Initial Treatment for P-ANCA Positive Glomerulonephritis
For patients with P-ANCA positive glomerulonephritis, the initial treatment should be glucocorticoids in combination with either cyclophosphamide or rituximab as remission induction therapy. 1
Treatment Algorithm
Step 1: Assessment of Disease Severity
Severe disease (any of the following):
- Rapidly declining GFR
- Serum creatinine >4 mg/dl (>354 μmol/l)
- Pulmonary hemorrhage
- Other life-threatening manifestations
Non-severe disease:
- Stable kidney function
- Serum creatinine <4 mg/dl
- Absence of life-threatening manifestations
Step 2: Initial Treatment Selection
For Severe Disease:
Preferred regimen for severe GN with creatinine >4 mg/dl:
Glucocorticoid regimen:
- Initial: IV pulse methylprednisolone (typically 500-1000 mg daily for 3 days)
- Followed by: Oral prednisone/prednisolone (initially 1 mg/kg/day, maximum 60-80 mg)
- Use reduced-dose regimen with gradual tapering 1
Cyclophosphamide options:
- IV pulse: 15 mg/kg every 2-3 weeks (adjusted for age and renal function)
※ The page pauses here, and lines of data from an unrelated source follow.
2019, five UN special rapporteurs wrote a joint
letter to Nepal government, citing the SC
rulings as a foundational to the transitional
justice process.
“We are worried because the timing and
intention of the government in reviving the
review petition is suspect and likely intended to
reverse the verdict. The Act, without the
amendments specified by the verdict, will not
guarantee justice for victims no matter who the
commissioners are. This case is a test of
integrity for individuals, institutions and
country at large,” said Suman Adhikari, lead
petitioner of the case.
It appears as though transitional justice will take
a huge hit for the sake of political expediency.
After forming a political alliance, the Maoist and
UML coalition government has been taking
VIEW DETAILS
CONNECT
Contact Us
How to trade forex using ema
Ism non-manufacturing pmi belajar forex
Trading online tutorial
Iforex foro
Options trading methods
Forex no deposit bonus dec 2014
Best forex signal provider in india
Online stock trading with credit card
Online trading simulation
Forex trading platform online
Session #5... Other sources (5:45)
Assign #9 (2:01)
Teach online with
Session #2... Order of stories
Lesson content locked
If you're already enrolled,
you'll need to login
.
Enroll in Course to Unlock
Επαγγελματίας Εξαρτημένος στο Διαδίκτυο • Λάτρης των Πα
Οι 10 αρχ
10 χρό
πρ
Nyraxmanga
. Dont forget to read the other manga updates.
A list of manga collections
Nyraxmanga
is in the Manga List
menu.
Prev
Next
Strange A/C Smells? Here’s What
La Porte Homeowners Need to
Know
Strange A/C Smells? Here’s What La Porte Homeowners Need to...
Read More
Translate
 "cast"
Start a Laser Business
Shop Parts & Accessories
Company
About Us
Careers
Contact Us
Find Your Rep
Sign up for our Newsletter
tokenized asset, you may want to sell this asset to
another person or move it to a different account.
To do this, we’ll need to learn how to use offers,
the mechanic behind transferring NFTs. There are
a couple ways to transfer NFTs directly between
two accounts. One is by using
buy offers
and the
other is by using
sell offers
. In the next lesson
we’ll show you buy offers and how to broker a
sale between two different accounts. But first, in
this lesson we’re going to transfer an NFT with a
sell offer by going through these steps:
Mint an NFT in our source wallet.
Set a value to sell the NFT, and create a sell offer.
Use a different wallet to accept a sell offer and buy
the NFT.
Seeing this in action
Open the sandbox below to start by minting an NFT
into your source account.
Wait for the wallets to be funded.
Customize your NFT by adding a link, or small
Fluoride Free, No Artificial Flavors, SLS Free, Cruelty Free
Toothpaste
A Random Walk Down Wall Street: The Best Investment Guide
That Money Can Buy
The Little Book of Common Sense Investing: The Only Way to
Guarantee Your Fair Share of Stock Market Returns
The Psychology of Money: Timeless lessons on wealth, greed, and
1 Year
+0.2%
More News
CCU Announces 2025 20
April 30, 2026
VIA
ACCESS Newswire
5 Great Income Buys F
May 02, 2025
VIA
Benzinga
- Oral: 2 mg/kg/day (adjusted for age and renal function)
For Non-Severe Disease:
- Preferred regimen:
- Rituximab (375 mg/m² weekly for 4 weeks or 1000 mg on days 1 and 15) plus glucocorticoids 1
- Alternative: Cyclophosphamide plus glucocorticoids if rituximab is contraindicated
Step 3: Adjunctive Treatments
- Pneumocystis jirovecii pneumonia prophylaxis: Trimethoprim-sulfamethoxazole for patients on cyclophosphamide or rituximab 1
- Plasma exchange: Not routinely recommended but may be considered in selected patients at high risk of progression to end-stage renal disease 1
Important Considerations
Route of Cyclophosphamide Administration
IV cyclophosphamide preferred when:
- Patient already has moderate cumulative cyclophosphamide dose
- Lower white blood cell counts
- Ready access to infusion center 1
Oral cyclophosphamide preferred when:
- Cost is an important factor
- Limited access to infusion center
- Self-administered regimen is preferable 1
Monitoring During Treatment
- Regular assessment of:
- Kidney function (creatinine, eGFR)
- Complete blood count
- Urinalysis
- ANCA titers (though treatment decisions should not be based solely on ANCA titers) 1
Common Pitfalls to Avoid
Delaying treatment: Do not wait for kidney biopsy results if clinical presentation is compatible with ANCA vasculitis and serology is positive 1
Inadequate immunosuppression: Undertreatment of severe disease can lead to irreversible kidney damage
Overreliance on ANCA titers: Do not adjust immunosuppressive therapy based solely on changes in ANCA titers 1
Neglecting maintenance therapy: Plan for maintenance therapy after remission induction (typically azathioprine, rituximab, or methotrexate) 1
Missing concomitant infections: Always exclude infection before initiating immunosuppression 1
The 2024 KDIGO guidelines represent the most recent evidence-based approach to managing ANCA-associated vasculitis, emphasizing the importance of prompt initiation of appropriate immunosuppressive therapy to prevent permanent kidney damage while balancing the risks of treatment-related complications.